A research study, carried out in collaboration between the UCLthe University of Kent and the Association of School and College Leaders (ASCL) last February, it found a four-fold increase in the level of misogynistic content on the "For You" page of TikTok accounts in just five days on the platform, in an algorithmic modeling study.
For its part, the BBC decided to do some research on the subject and found that several former employees of network companies social positioned themselves in the same place as Andrew Kaung by having experiences that coincided with those of the analyst.. They also contacted users, such as the British Cai who shared his experience, and the BBC verified it.
Cai explained that, as a user, since he was 16 years old, he had been unpleasant videos for him, such as someone being hit by a car.monologues, monologues of influencers with misogynistic opinions, and others with violent fights. And he did not understand why this content was appearing. Cai tried using one of Instagram's tools and a similar one from TikTok to indicate that he was not interested in that content, and despite that the recommendations continued.
Today Cai is 18 years old and says that continues to see violent and misogynistic content recommended on both Instagram and TikTok.. The BBC checked his Instagram account and they saw an image with two people side by side, one of whom had bruises, and a caption: "My love language". Another image showed a person being hit by a truck.
Cai also exposes how these videos have conditioned some of his friends. According to him, one of his friends was attracted to the contents of a influencer controversial and began to adopt misogynistic views.
And what do these networks gain by showing, and encouraging, the consumption of violent content? Interaction.
If the tobacco companies saw gold in the nicotine contained in tobacco, the companies that manage networks know that your business is based on interactionin search of profitability.
It doesn't matter if you like or dislike a piece of content, the algorithm doesn't care if you are happy to see it, or angry. What interests it is that you interact with it. Interaction is what makes the platform money.
How do you choose the content the user will see? It takes into account the tastes that the user has expressed when registering (if they did), but also where they are, what users of the same age and gender see. That way, content is going to depend on what others seem to like. If a video of a homeless guy being beaten up seems to be seen by a lot of people in your area by people your age, it's going to show up for you, whether you like it or not.
BBC contacted a former employee of TikTok who told them how some 16-year-old boys may end up viewing violent content within seconds of signing up to the platformjust because other similar teenage users have been viewing this type of content. It's not about these teens hitting the "like"of these contents, just by watching the videoor (because it has an impact on them) the platform already categorizes that content as "recommended". What matters is that the user spends time on the platform because that allows ads to appear, which is what feeds them.
Impactful contents are those that, by definition, will attract more attention. Whether it is hate speech, acts of violence or natural disasters.

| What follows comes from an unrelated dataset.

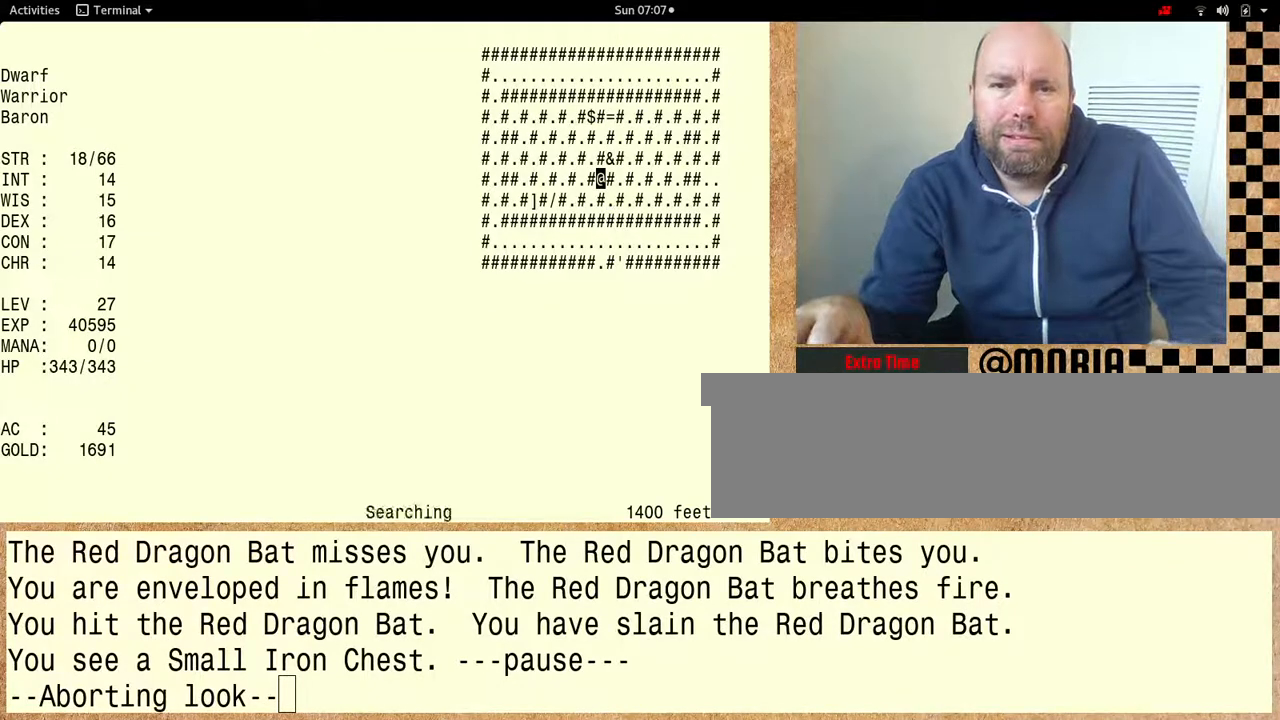
{"keys": ["shift"], "events": []}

This content is therefore what the platforms are interested in because it is what keeps users in front of the screen.
All this talk of money being spent by TikTok, Meta, Google and others on damage control (monitoring of harmful content) is like a tobacco company saying that it is going to remove the nicotine addiction from cigarettes. No one with a minimum of common sense can believe that a business model based on interaction is going to get rid of the content that allows precisely that interaction to exist.